A PSE spokesman said that PSE is
working on an update of its 2007 report and will publish a
new-market sizing report later this year. BCG declined to
comment.
MasterCard spokeswoman Louise
Herbert said that the differences between the PSE and BCG research
are down to different methodologies and that estimates are becoming
more accurate as the industry matures and develops.
And it is not just the European
prepaid market that is difficult to size. The US Federal Reserve’s
electronic payments report in 2007, in a section on prepaid, said
“separating out the hyperbole from the documented results has
proven to be a far greater challenge than anticipated”.
The Federal Reserve estimated that
GDV in the open-loop US prepaid market was $36.6bn in 2008.
Mercator estimated $197.9bn for the same period and Aite estimated
$113bn.
One payments professional
interviewed by CI, who did not want to be named, said she
had some sympathy with the consultancies making the estimates.
Any prediction made before the
financial crisis, she said, can effectively be discounted because
of the far-reaching effects it had on the banking industry.
Others, notably Rich Wagner, an
entrepreneur and CEO of UK prepaid business APS, say they never
thought the predictions would be realised.

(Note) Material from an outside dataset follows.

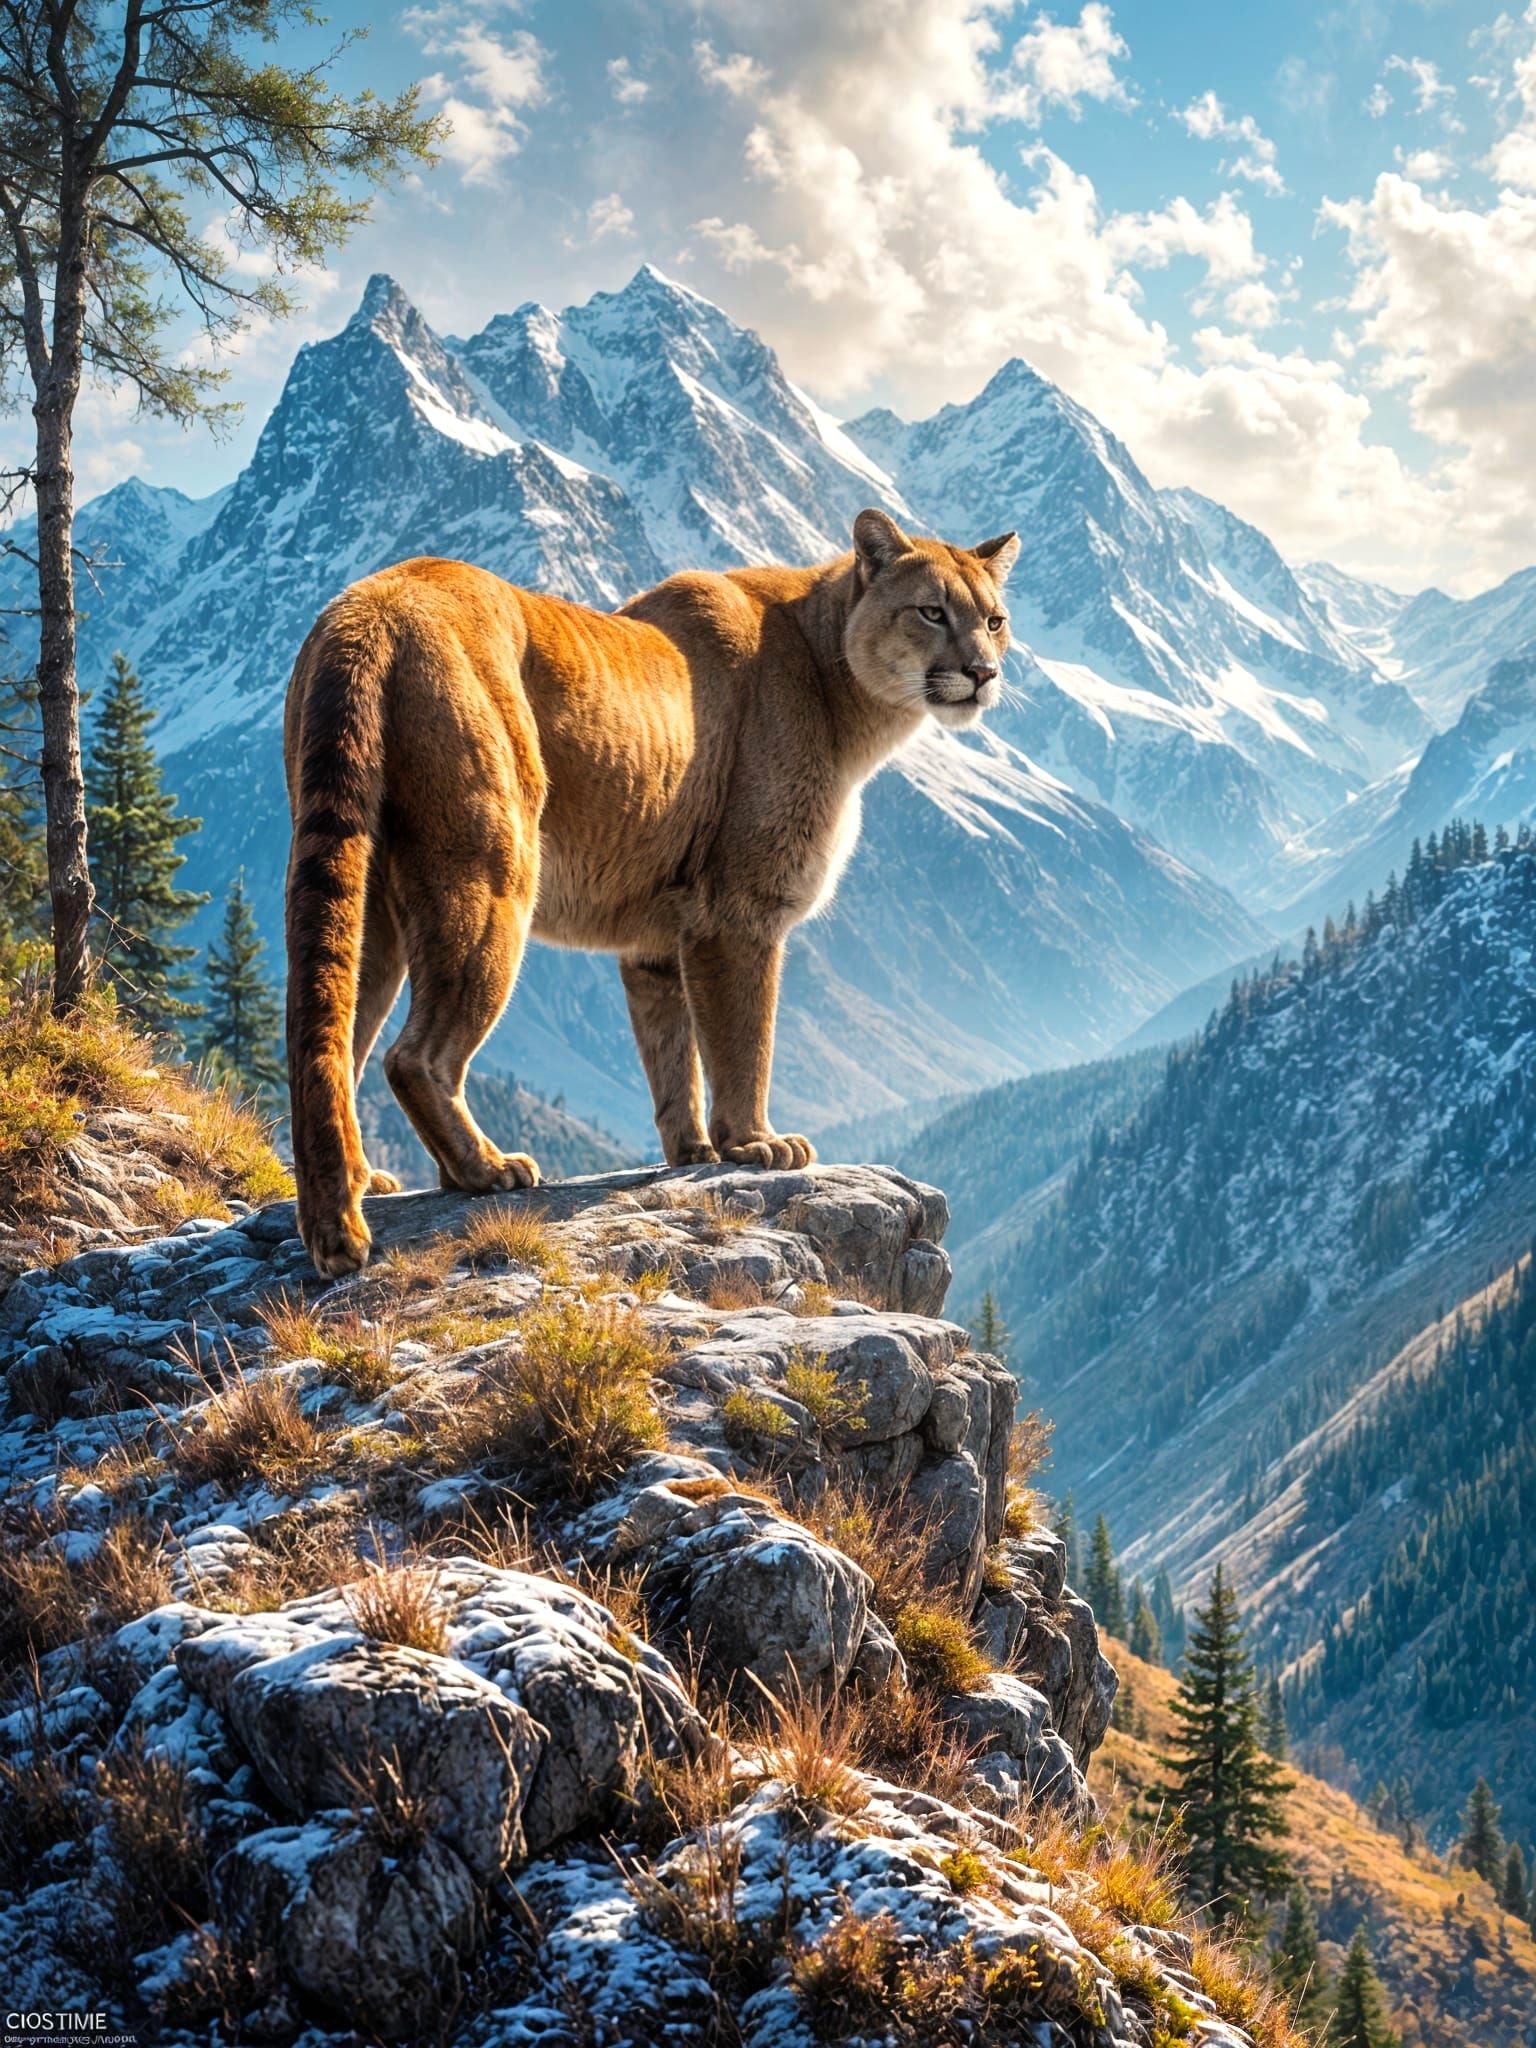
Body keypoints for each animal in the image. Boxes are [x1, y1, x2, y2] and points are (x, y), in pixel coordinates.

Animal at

“The projections have absolutely
not been met,” said Wagner. “To be honest even when I saw them, and
as euphoric an optimist as I am, I never thought those projections
could be reached.
“I felt that sometimes the research
PSE and others did was almost fuelled by the associations to get
people involved because the growth was going to be so great and it
would be the next big thing.
“I think from my standpoint, I took
it with a grain of salt. There was going to be growth, there is
growth.”
BCG’s most recent estimates predict
open-loop GDV will increase to €127bn in Europe by 2017, a compound
annual growth rate of 26%. MasterCard said it has confidence in the
estimates, and also stood by the figures in BCG’s 2007
research.
“The research has been done by
estimating volumes by year to 2017,” said Laura Kelly, head of
prepaid at MasterCard in the US.
“It is done by triangulating a lot
of different information on the market and it has been extremely
useful to our customers because it helps guide them on their
strategies.”
In markets where there is
significant prepaid volume, like in the US or Europe, Kelly said
quantitative projections had been made based on the forward
projection of historical data.
Qualitative factors were also
considered. They included the impacts of regulation, the number of
unbanked and the development of card acceptance infrastructures in
different countries.
In less developed markets, BCG
looked at the factors like the percentage of unbanked or unbanked
population, the likelihood of governments to migrate from cash and
cheques to prepaid.
“For example, in the Middle East, they mandated no more cash
payrolls, and that was a big factor in the market,” Kelly said.